そう、あたしは【進路】というものを決めなければならない。

この不景気真っ只中な御時世。
大学を卒業したって、まともに就職できないというのに『せめて高校くらいは卒業しないと』と言う担任の言葉の意味が分からない。

明美に『最終学歴は?』と尋ねると『小学校』と笑いながら答える。

尋常小学校の時代に生まれ育ったわけじゃあるまいし。
そんなことがあるわけがない!

そうムキになるアタシに明美は『中学に上がってから、まともに学校に行ったことがない』と、不良中学生であることをアピールするかのように答えたのかと思ったが、明美もまた、決して幸せな生い立ちではなかったことを打ち明けた。

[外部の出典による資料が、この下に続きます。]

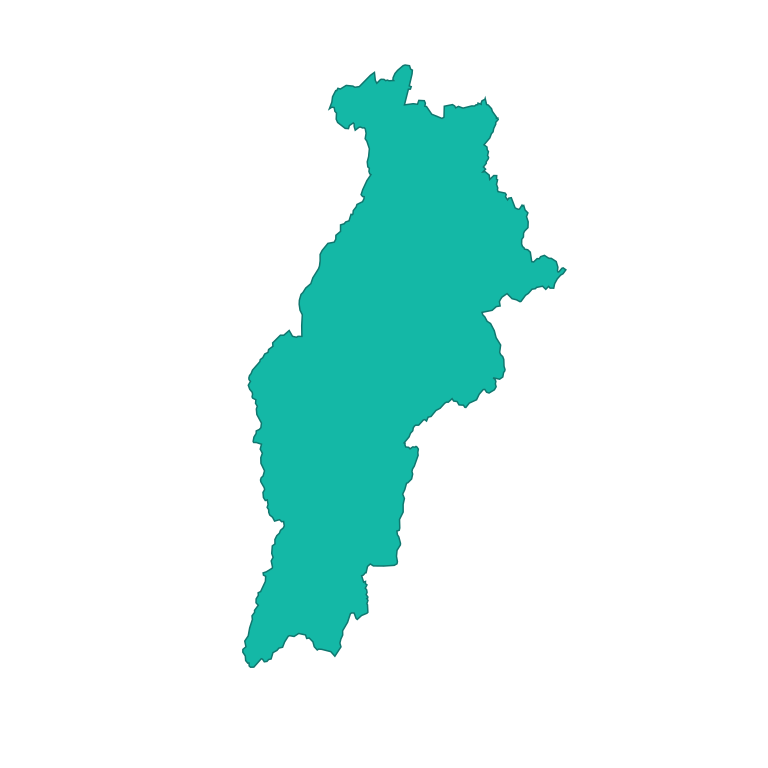 Sigi, Sulawesi Tengah, Indonesia, rotated 18°
{"feature_id": "22746128B27078250924142", "entity_name": "Sigi", "entity_type": "district", "adm_level": 2, "iso_a3": "IDN", "parent_name": "Indonesia", "parent_adm1": "Sulawesi Tengah", "projection": "equal_earth", "projection_center": [119.97, -1.462], "detail": "fine", "context": "isolated", "style": "filled", "palette": "teal", "viewbox_px": 768, "rotation_deg": 18, "n_neighbors": 0, "source": "geoboundaries", "source_scale": "gbopen_adm2", "svg_char_len": 6109}
<svg xmlns="http://www.w3.org/2000/svg" viewBox="0 0 768 768"><g transform="rotate(18 384 384)"><path d="M265.4,379.3L266.7,382.5L263.6,386.8L263.9,389.8L261.3,392.3L260.6,396.4L258.8,399.0L259.0,401.2L254.6,411.5L254.4,415.1L253.5,417.5L253.6,420.0L254.3,421.6L256.2,422.7L255.3,427.1L257.9,430.5L261.3,432.7L262.2,434.5L262.5,437.0L263.4,438.0L267.0,438.6L267.8,442.1L270.4,444.3L270.3,447.2L272.5,452.3L279.5,459.0L280.4,463.6L279.5,465.7L277.0,468.1L277.7,470.5L276.7,474.7L277.3,479.1L278.1,479.9L280.6,479.1L286.1,479.1L286.4,484.2L289.7,487.4L289.6,492.2L291.5,497.5L297.2,503.5L297.4,508.9L296.2,511.1L296.2,513.4L297.1,515.1L302.2,519.7L303.1,521.5L302.4,524.5L304.4,529.2L307.1,531.5L308.8,530.3L311.0,534.5L311.0,537.5L313.1,539.1L314.0,541.6L315.8,543.9L319.2,545.2L322.3,548.2L326.6,545.3L329.2,546.6L331.0,545.8L333.0,549.8L332.7,552.0L330.8,555.1L330.6,558.3L328.9,561.4L328.3,565.6L329.7,569.8L327.8,572.5L329.6,579.9L332.1,583.1L331.4,587.1L334.5,592.5L334.6,593.7L330.1,599.0L327.4,601.0L328.4,603.0L330.9,603.5L332.2,608.4L330.8,619.5L328.8,621.5L329.8,623.8L328.8,627.9L329.9,631.6L332.8,633.3L330.8,639.3L331.5,641.1L330.1,645.3L331.6,648.7L331.6,657.4L332.7,665.5L331.0,671.5L333.9,676.6L331.8,680.0L332.6,682.7L336.1,685.5L337.9,689.8L340.7,691.6L341.8,691.1L342.9,693.8L344.5,694.6L347.7,693.5L352.2,683.2L353.6,683.3L356.0,685.2L358.4,684.0L359.4,681.7L361.6,680.4L361.4,673.8L364.5,670.5L365.7,667.6L368.9,665.7L369.2,660.1L370.9,653.4L372.1,652.5L376.5,651.9L380.0,647.6L386.9,646.9L389.1,649.9L391.4,648.7L396.1,651.2L398.8,655.4L402.7,657.6L403.8,656.3L406.8,655.6L416.1,655.0L421.4,658.1L424.3,647.3L422.1,644.0L421.8,640.0L422.3,635.5L420.9,631.5L423.0,621.9L423.0,613.0L423.9,611.7L426.4,611.1L429.8,615.5L431.3,616.2L434.2,611.1L438.6,607.3L439.2,606.1L436.5,599.0L435.6,598.3L435.6,594.7L433.9,593.3L434.6,592.8L434.5,591.6L432.1,589.8L432.3,587.4L431.0,585.0L429.3,584.0L429.9,580.3L428.0,579.6L427.4,577.5L425.8,578.7L422.0,573.3L423.4,572.1L424.7,569.1L425.3,569.0L424.7,562.6L426.6,559.4L430.1,560.3L440.0,557.2L449.8,553.3L451.9,551.0L451.7,548.9L449.1,544.0L447.8,538.2L449.3,532.0L448.9,530.4L445.3,524.8L443.4,523.3L441.7,519.9L443.7,518.4L443.5,516.1L440.6,508.0L441.8,499.9L439.4,492.6L438.8,486.6L435.8,482.9L436.4,478.0L436.1,471.5L437.3,470.4L439.6,465.8L439.1,460.8L437.6,458.5L437.4,456.0L438.2,452.8L438.5,441.3L437.3,438.7L436.8,435.3L434.9,433.8L433.7,433.5L433.0,434.5L430.8,434.9L428.8,437.6L427.0,436.6L424.2,437.2L422.8,435.6L422.3,433.8L421.3,433.8L424.2,426.6L424.4,422.7L425.8,419.6L425.4,416.6L426.0,414.5L426.8,413.4L429.7,412.4L432.6,406.0L433.7,405.3L435.9,406.1L436.2,401.9L438.8,400.3L441.6,393.1L444.9,389.7L447.7,383.5L449.0,382.0L450.8,381.4L453.3,376.9L455.5,378.7L458.9,378.1L461.8,380.7L466.1,379.6L468.1,381.2L469.1,381.0L471.0,375.8L476.9,370.4L477.7,364.3L480.1,358.6L481.5,358.0L484.1,360.1L486.7,360.1L490.8,355.4L491.5,352.0L489.9,349.5L489.6,347.0L488.2,345.3L485.9,344.4L492.5,343.7L494.8,340.6L494.2,336.1L494.8,334.3L494.6,332.8L492.7,330.1L490.3,323.6L488.4,321.2L485.9,320.0L484.2,318.1L482.9,310.9L476.3,305.3L472.4,299.2L466.7,293.6L462.7,292.5L459.1,289.0L456.6,287.7L455.1,285.6L464.1,280.5L466.9,275.7L470.3,273.9L468.3,270.0L468.6,267.6L469.4,264.9L473.1,260.0L479.4,263.3L483.9,263.0L487.9,263.7L488.8,263.1L491.2,255.9L493.3,253.2L495.5,248.1L498.6,246.5L499.2,245.0L504.6,242.0L508.6,244.0L510.4,240.3L512.3,241.5L515.8,240.4L515.3,235.9L516.3,230.5L518.3,225.9L520.2,223.8L521.7,219.2L518.5,218.2L517.4,219.0L515.8,223.1L515.0,223.7L514.0,222.7L513.3,219.2L509.9,214.3L504.3,212.8L501.9,213.5L496.8,212.1L493.6,214.5L492.9,216.9L490.9,217.4L488.6,221.7L486.7,222.0L482.4,213.4L479.2,211.9L475.9,212.3L475.0,211.1L473.3,210.5L471.6,208.3L470.3,203.9L471.2,201.1L470.1,197.3L470.5,195.1L472.6,190.8L471.0,185.2L467.8,180.8L468.0,176.8L464.4,174.9L461.7,171.0L461.0,171.9L460.0,171.2L458.8,175.7L457.6,176.4L454.3,176.0L447.5,167.5L445.2,168.7L444.6,170.7L441.7,168.4L441.7,166.1L440.2,165.0L433.0,165.8L431.8,164.1L431.6,162.4L429.3,159.4L428.9,154.7L427.7,154.5L426.8,151.0L424.0,151.8L421.3,156.8L419.5,152.8L414.4,150.8L412.6,151.7L414.2,148.3L411.5,146.9L413.1,142.4L412.5,141.3L413.6,137.5L413.4,136.1L411.9,134.8L411.5,130.7L409.8,129.4L408.7,126.8L405.2,125.6L408.6,117.3L408.8,112.8L409.8,110.5L409.4,107.1L410.0,102.3L409.4,100.7L410.9,97.2L410.0,95.8L408.8,96.6L408.3,95.3L402.8,91.2L401.2,88.9L397.0,86.5L395.2,86.5L392.0,81.2L392.0,82.1L389.7,84.3L389.5,86.6L390.0,88.0L386.6,87.8L386.8,89.4L385.2,90.1L384.3,91.6L381.4,92.5L373.9,97.2L369.0,97.0L366.8,99.2L365.4,97.8L362.8,97.1L355.5,101.2L358.6,111.7L357.1,113.5L346.1,112.7L338.7,107.0L337.0,107.2L336.6,104.2L334.8,102.1L329.5,103.5L329.4,107.6L325.2,108.4L317.2,112.2L316.1,96.1L318.0,95.4L318.0,92.8L315.9,92.7L314.9,80.7L315.6,80.7L314.9,80.7L314.0,76.7L312.0,76.3L309.9,73.4L305.5,74.1L303.8,75.3L300.0,81.5L298.5,85.2L298.0,89.8L298.5,92.0L299.3,92.4L295.0,94.1L293.4,93.9L291.8,95.0L289.9,94.3L287.4,95.0L286.6,95.5L284.2,100.2L281.9,97.9L278.6,90.6L275.7,94.6L268.6,108.8L264.6,110.8L262.4,110.3L255.8,111.7L251.3,117.0L248.8,117.0L248.3,119.7L247.4,119.9L246.3,126.7L247.3,132.1L247.0,139.2L248.9,136.8L251.2,136.5L253.0,139.8L255.1,141.0L256.7,146.9L259.1,149.6L268.1,152.9L271.3,152.1L271.2,148.9L274.1,145.2L275.2,145.8L276.1,148.4L278.2,151.5L280.9,147.6L282.0,146.9L284.5,147.1L286.1,146.4L287.3,147.1L289.5,151.1L290.3,156.6L292.6,158.3L297.4,164.8L299.1,172.5L299.4,177.9L301.5,182.5L303.4,183.4L304.0,186.5L305.5,188.5L306.9,188.9L304.9,195.8L303.7,205.7L303.7,211.0L305.7,212.3L307.2,212.0L307.7,213.9L307.3,217.2L302.8,221.6L302.8,224.2L301.2,228.6L301.9,231.8L301.7,232.6L300.2,232.8L300.3,239.6L297.5,241.7L296.6,243.9L293.5,246.1L295.5,252.3L292.3,257.4L293.4,261.2L292.8,264.5L287.2,267.6L283.9,276.1L283.2,280.5L285.2,286.6L286.2,291.8L286.1,294.6L283.5,305.0L283.4,311.2L279.9,316.9L278.6,322.1L277.4,324.4L277.6,330.4L278.7,334.4L281.3,339.7L284.9,343.4L287.7,353.9L291.2,364.1L287.4,365.3L286.3,366.6L282.2,366.9L277.3,362.4L273.6,368.6L270.4,369.6L265.4,379.3Z" fill="#14b8a6" stroke="#0f766e" stroke-width="1.5"/></g></svg>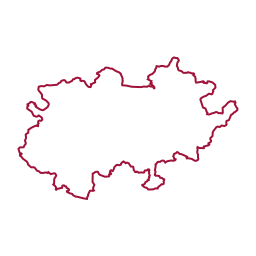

明美はなんと!6人兄弟の長女で、必死に働かなければ、弟たちが暮らしていくことができなかったのだと言う。

貧乏子沢山とはまさにこのことで、明美は来る日も来る日も、決して【賃金】とは言い難い安いお金で雇われていたのだと言う。

まぁ本来、労働者に値しない中学生を雇うわけだから、高い賃金を与えてしまえば、雇い主が法に問われる。
だから、賃金が安ければ【小遣い】という名目で逃げ切れるのだ。